§ **Exercise directions**
Show every line of the data that includes the word "Courtyard".

________________

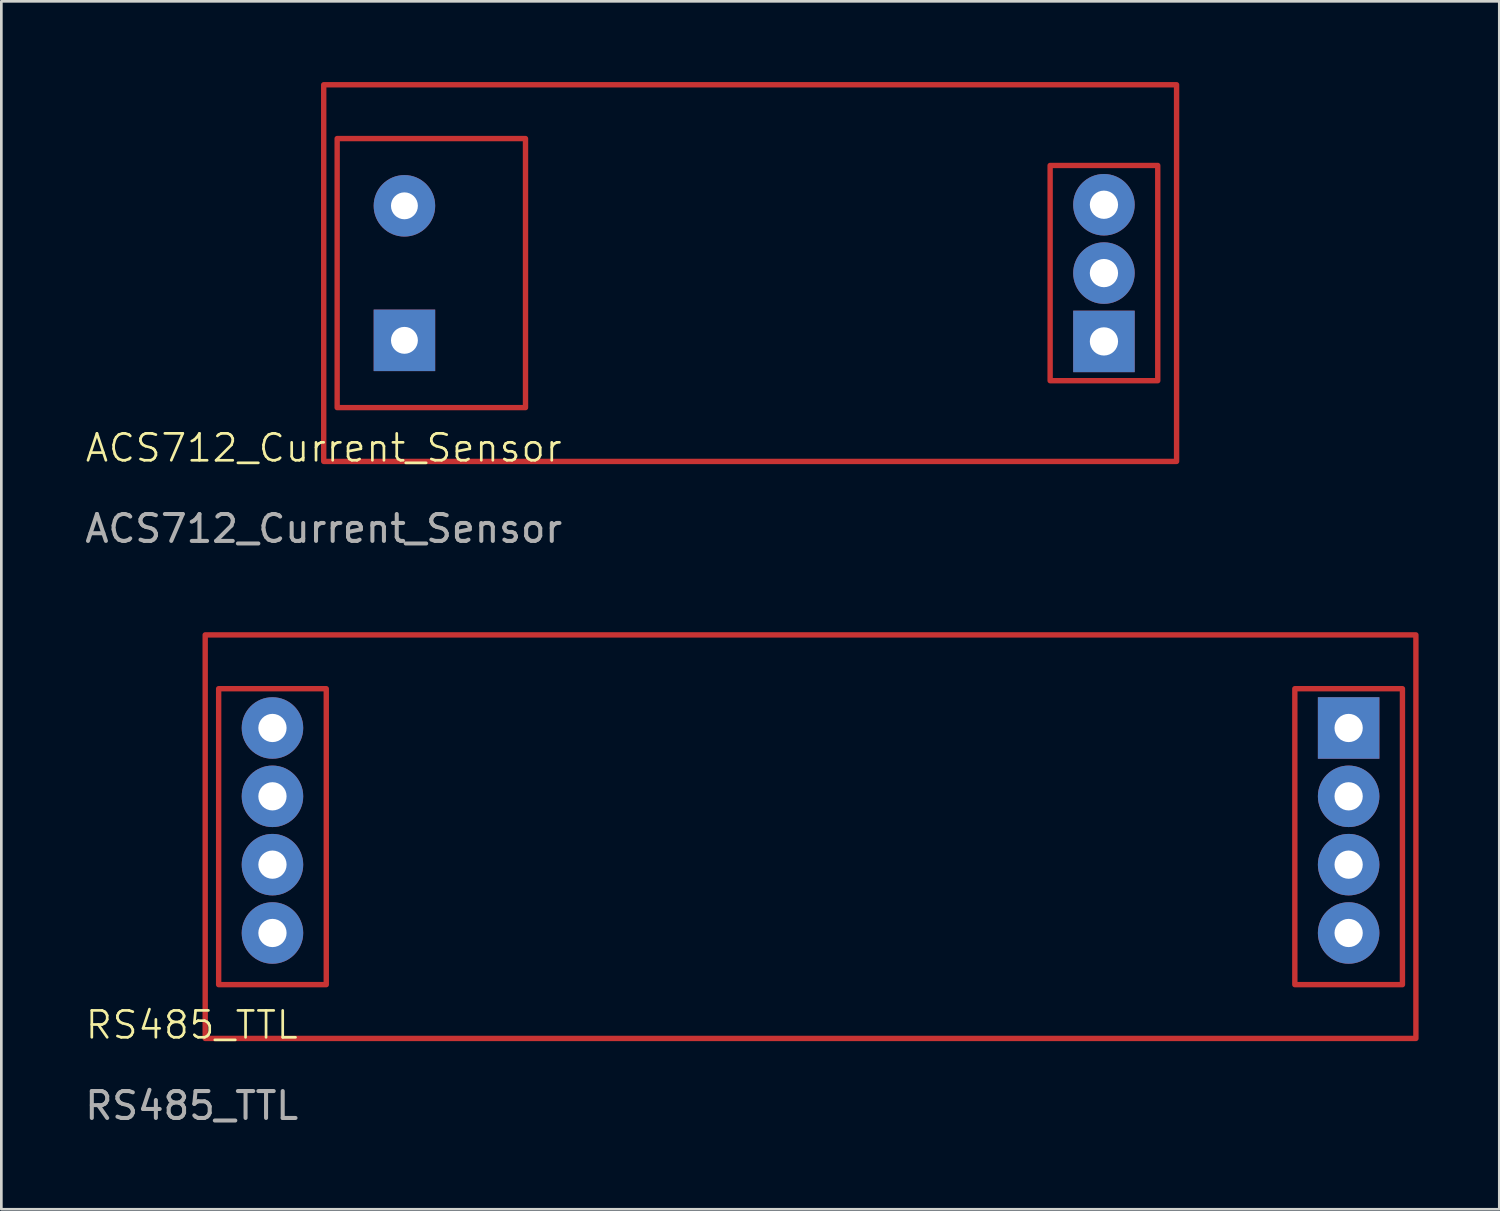
<source format=kicad_pcb>
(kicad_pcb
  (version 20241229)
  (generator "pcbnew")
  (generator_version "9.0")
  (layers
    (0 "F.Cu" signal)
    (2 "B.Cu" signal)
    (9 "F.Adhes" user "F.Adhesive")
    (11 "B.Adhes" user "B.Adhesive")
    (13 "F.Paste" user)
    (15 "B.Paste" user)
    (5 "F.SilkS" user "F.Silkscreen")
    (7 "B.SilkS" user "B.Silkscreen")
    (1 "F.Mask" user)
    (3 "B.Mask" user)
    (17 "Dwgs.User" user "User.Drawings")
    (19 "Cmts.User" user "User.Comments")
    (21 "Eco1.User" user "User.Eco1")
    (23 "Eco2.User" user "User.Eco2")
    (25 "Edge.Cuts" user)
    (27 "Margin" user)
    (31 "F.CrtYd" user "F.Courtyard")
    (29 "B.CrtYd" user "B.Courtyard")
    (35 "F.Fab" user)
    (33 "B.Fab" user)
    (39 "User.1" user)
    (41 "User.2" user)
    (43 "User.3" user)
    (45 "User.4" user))
  (footprint "ACS712_Current_Sensor"
    (layer "F.Cu")
    (at 8.982 14.1)
    (property "Reference" "ACS712_Current_Sensor" (at 0 -0.5 0) (unlocked yes) (layer "F.SilkS") (effects (font (size 1 1) (thickness 0.1))))
    (attr through_hole)
    (fp_rect (start 0 -14) (end 31.7 0) (stroke (width 0.2) (type default)) (fill no) (layer "F.Cu"))
    (fp_rect (start 0.5 -12) (end 7.5 -2) (stroke (width 0.2) (type default)) (fill no) (layer "F.Cu"))
    (fp_rect (start 27 -11) (end 31 -3) (stroke (width 0.2) (type default)) (fill no) (layer "F.Cu"))
    (fp_text user "${REFERENCE}" (at 0 2.5 0) (unlocked yes) (layer "F.Fab") (effects (font (size 1 1) (thickness 0.15))))
    (pad "1" thru_hole rect (at 29 -4.46) (size 2.286 2.286) (drill 1.05) (layers "*.Cu" "*.Mask"))
    (pad "2" thru_hole circle (at 29 -7) (size 2.286 2.286) (drill 1.05) (layers "*.Cu" "*.Mask"))
    (pad "3" thru_hole circle (at 29 -9.54) (size 2.286 2.286) (drill 1.05) (layers "*.Cu" "*.Mask"))
    (pad "5" thru_hole circle (at 3 -9.5) (size 2.286 2.286) (drill 1) (layers "*.Cu" "*.Mask"))
    (pad "6" thru_hole rect (at 3 -4.5) (size 2.286 2.286) (drill 1) (layers "*.Cu" "*.Mask")))
  (footprint "RS485_TTL"
    (layer "F.Cu")
    (at 4.077 35.548)
    (property "Reference" "RS485_TTL" (at 0 -0.5 0) (unlocked yes) (layer "F.SilkS") (effects (font (size 1 1) (thickness 0.1))))
    (attr through_hole)
    (fp_rect (start 0.5 -15) (end 45.5 0) (stroke (width 0.2) (type default)) (fill no) (layer "F.Cu"))
    (fp_rect (start 1 -13) (end 5 -2) (stroke (width 0.2) (type default)) (fill no) (layer "F.Cu"))
    (fp_rect (start 41 -13) (end 45 -2) (stroke (width 0.2) (type default)) (fill no) (layer "F.Cu"))
    (fp_text user "${REFERENCE}" (at 0 2.5 0) (unlocked yes) (layer "F.Fab") (effects (font (size 1 1) (thickness 0.15))))
    (pad "1" thru_hole circle (at 3 -11.54) (size 2.286 2.286) (drill 1.05) (layers "*.Cu" "*.Mask"))
    (pad "2" thru_hole circle (at 3 -9) (size 2.286 2.286) (drill 1.05) (layers "*.Cu" "*.Mask"))
    (pad "3" thru_hole circle (at 3 -6.46) (size 2.286 2.286) (drill 1.05) (layers "*.Cu" "*.Mask"))
    (pad "4" thru_hole circle (at 3 -3.92) (size 2.286 2.286) (drill 1.05) (layers "*.Cu" "*.Mask"))
    (pad "5" thru_hole circle (at 43 -3.92) (size 2.286 2.286) (drill 1.05) (layers "*.Cu" "*.Mask"))
    (pad "6" thru_hole circle (at 43 -6.46) (size 2.286 2.286) (drill 1.05) (layers "*.Cu" "*.Mask"))
    (pad "7" thru_hole circle (at 43 -9) (size 2.286 2.286) (drill 1.05) (layers "*.Cu" "*.Mask"))
    (pad "8" thru_hole rect (at 43 -11.54) (size 2.286 2.286) (drill 1.05) (layers "*.Cu" "*.Mask")))
  (gr_rect
    (start -3 -3)
    (end 52.677 41.897)
    (stroke (width 0.1) (type default))
    (fill no)
    (layer "Edge.Cuts")))
</source>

________________

§ **Result of this exercise**
    (31 "F.CrtYd" user "F.Courtyard")
    (29 "B.CrtYd" user "B.Courtyard")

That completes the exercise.